What you need to do →
In the forum thread about overlapping intervals, which data structure does the reply suggest for fast generic operations on intervals?

Reputation: 350
I have a great amount of intervals (around 5k to 10k). These elements have a start and end position; like (203, 405). The coordinates of the intervals are stored in a list.
I want to determine the coordinates and lengths of the overlapping parts between each pair of intervals. This can be done as follows:
# a small list for clarity, with length normally around 5000s
cList = ((20, 54), (25, 48), (67, 133), (90,152), (140,211), (190,230))
for i, c1 in enumerate(cList[:-1]): # a linear pairwise combination
for c2 in cList[i + 1:]:
left = max(c1[0], c2[0])
right = min(c1[1], c2[1])
overlap = right - left
if overlap > 0:
print "left: %s, right: %s, length: %s" % (left, right, overlap)
Resulting in:
left: 25, right: 48, length: 23
left: 90, right: 133, length: 43
left: 140, right: 152, length: 12
left: 190, right: 211, length: 21
As can be seen, it works... since this can take quite some time (20 seconds) my question is, how would I optimize this? I tried to cut off the second for loop when the start position of the second loop exceeds the first end position:
if c1[1] < c2[0]:
break
This drastically decreases the procedure time, but the resulting number of overlaps is about three times less than before, and therefor the result is certainly not valid. This is caused by elements which are much greater in length than preceding elements.
I'm sure there is some mathematical trick to solve this issue
Upvotes: 5
Views: 649
Reputation: 23322
Generally, this kind of problem becomes much easier if you sort the intervals by starting point.
Firstly, let us define a function, in order to make things clearer:
def overlap(r1, r2):
left = max(r1[0], r2[0])
right = min(r1[1], r2[1])
over = right - left
return (left, right, over) if over>0 else None
The algorithm you described can then be written as:
for i, c1 in enumerate(cList[:-1]):
for c2 in cList[i + 1:]:
o = overlap(c1, c2)
if o is not None:
print("left: %s, right: %s, length: %s" % o)
If you sort the elements, you can "short-circuit" as soon as you find a non-overlapping segment, since you know those further in the list will be even further "away":
l = sorted(cList)
for i, c1 in enumerate(l[:-1]):
for c2 in l[i + 1:]:
o= overlap(c1, c2)
if o is None:
break
print("left: %s, right: %s, length: %s" % o)
Of course, if your input is already sorted (as it seems), you can skip that step.
Note that, in general, instead of using the double for
, you can use the much clearer itertools.combinations
. It guarantees the same kind of ordering. Unfortunately, it isn't suitable for the optimized version of the algorithm, but yours could be written as
from itertools import combinations
for c1, c2 in combinations(cList, 2):
o= overlap(c1, c2)
if o is not None:
print("left: %s, right: %s, length: %s" % o)
Finally, if you ever want to perform fast generic operations on intervals, you may also want to consider using a Interval Tree data structure. There's a Python implementation on PyPI.
Upvotes: 6

Supplied information →
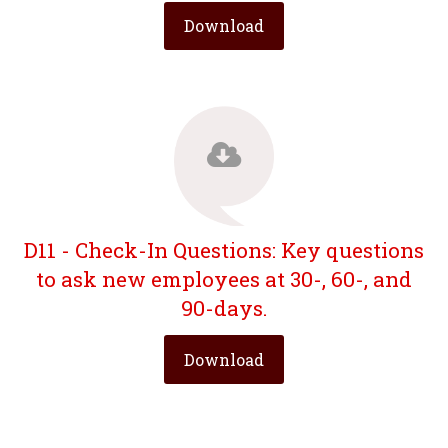
Download
D11 - Check-In Questions: Key questions
to ask new employees at 30-, 60-, and
90-days.
Download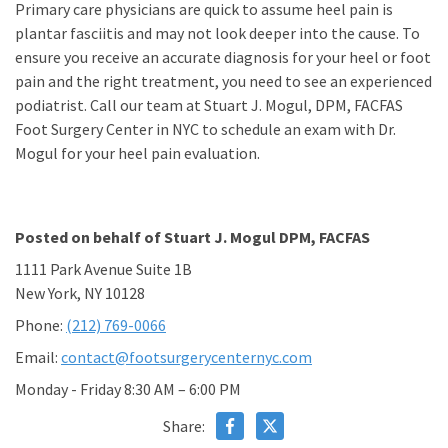
Primary care physicians are quick to assume heel pain is
plantar fasciitis and may not look deeper into the cause. To
ensure you receive an accurate diagnosis for your heel or foot
pain and the right treatment, you need to see an experienced
podiatrist. Call our team at Stuart J. Mogul, DPM, FACFAS
Foot Surgery Center in NYC to schedule an exam with Dr.
Mogul for your heel pain evaluation.
Posted on behalf of
Stuart J. Mogul DPM, FACFAS
1111 Park Avenue Suite 1B
New York, NY 10128
Phone:
(212) 769-0066
Email:
contact@footsurgerycenternyc.com
Monday - Friday 8:30 AM – 6:00 PM
Share: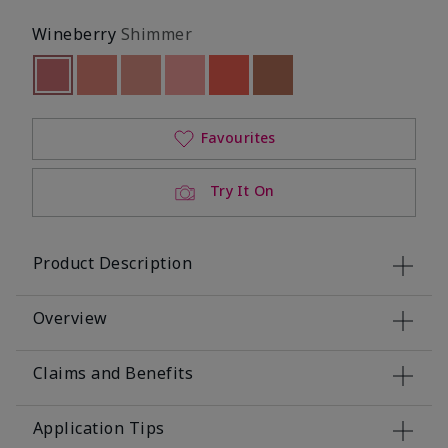
Wineberry
Shimmer
Selected
Out of stock
Out of stock
Out of stock
Out of stock
Out of stock
Out of stock
Favourites
Try It On
Product Description
Overview
Claims and Benefits
Application Tips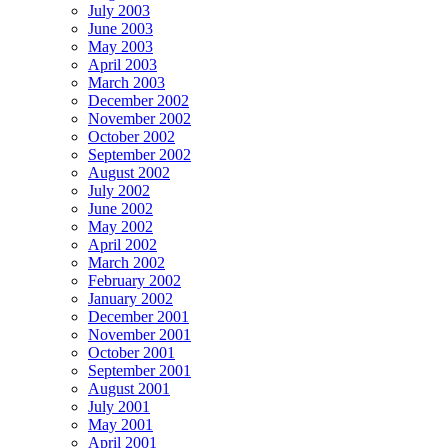
July 2003
June 2003
May 2003
April 2003
March 2003
December 2002
November 2002
October 2002
September 2002
August 2002
July 2002
June 2002
May 2002
April 2002
March 2002
February 2002
January 2002
December 2001
November 2001
October 2001
September 2001
August 2001
July 2001
May 2001
April 2001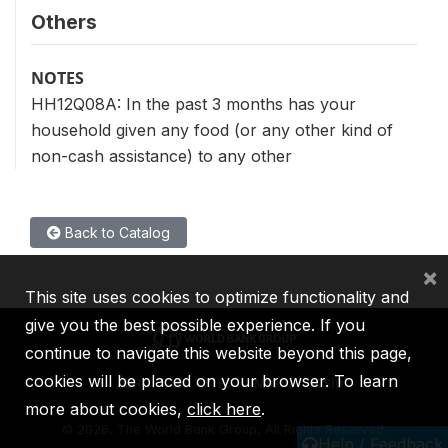
Others
NOTES
HH12Q08A: In the past 3 months has your
household given any food (or any other kind of
non-cash assistance) to any other
Back to Catalog
×
This site uses cookies to optimize functionality and
give you the best possible experience. If you
continue to navigate this website beyond this page,
cookies will be placed on your browser. To learn
IBRD
IDA
IFC
MIGA
ICSID
more about cookies,
click here
.
©
2026, The World Bank Group, All Rights Reserved.
Help / Feedback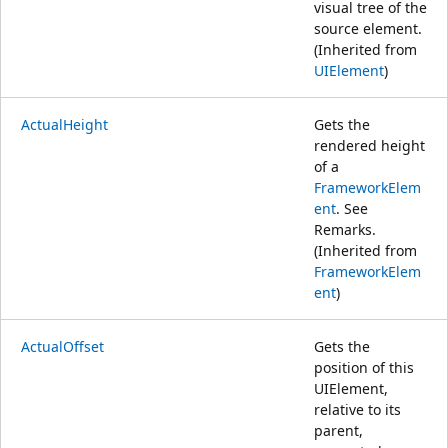
visual tree of the
source element.
(Inherited from
UIElement
)
ActualHeight
Gets the
rendered height
of a
FrameworkElem
ent
. See
Remarks.
(Inherited from
FrameworkElem
ent
)
ActualOffset
Gets the
position of this
UIElement,
relative to its
parent,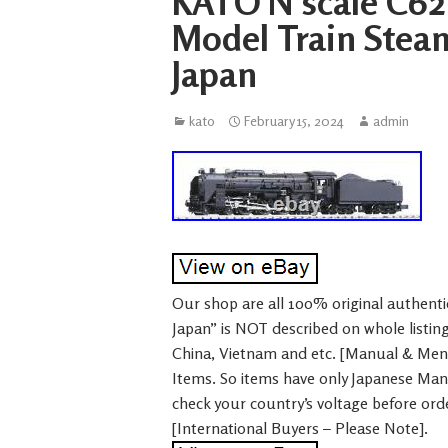
KATO N scale C62
Model Train Stea
Japan
kato
February 15, 2024
admin
Our shop are all 100% original authentic
Japan” is NOT described on whole listi
China, Vietnam and etc. [Manual & Me
Items. So items have only Japanese Ma
check your country’s voltage before ord
[International Buyers – Please Note].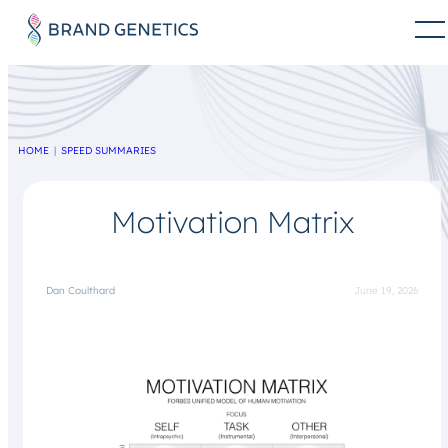
HOME
SPEED SUMMARIES
Motivation Matrix
Dan Coulthard
June 19, 2026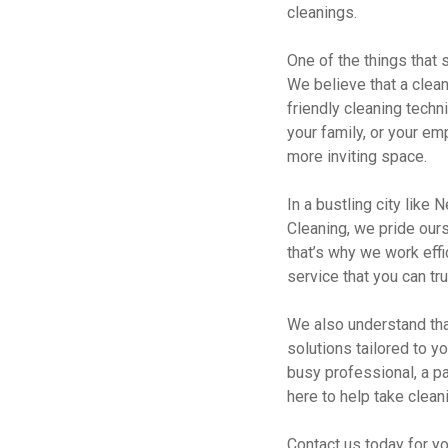
cleanings.
One of the things that
We believe that a clean
friendly cleaning techn
your family, or your em
more inviting space.
In a bustling city like
Cleaning, we pride ours
that’s why we work effi
service that you can tr
We also understand tha
solutions tailored to y
busy professional, a pa
here to help take cleani
Contact us today for y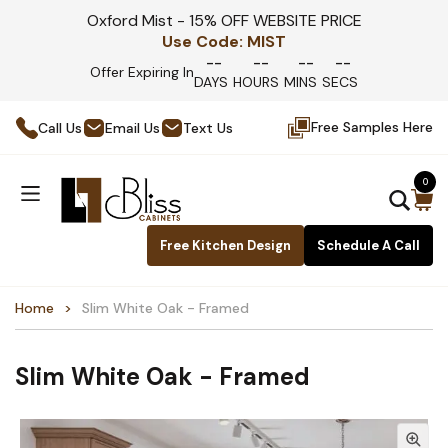
Oxford Mist - 15% OFF WEBSITE PRICE
Use Code:
MIST
--
--
--
--
Offer Expiring In
DAYS
HOURS
MINS
SECS
Free Samples Here
Call Us
Email Us
Text Us
0
Free Kitchen Design
Schedule A Call
Home
Slim White Oak - Framed
Slim White Oak - Framed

Completed exercise →
An Interval Tree.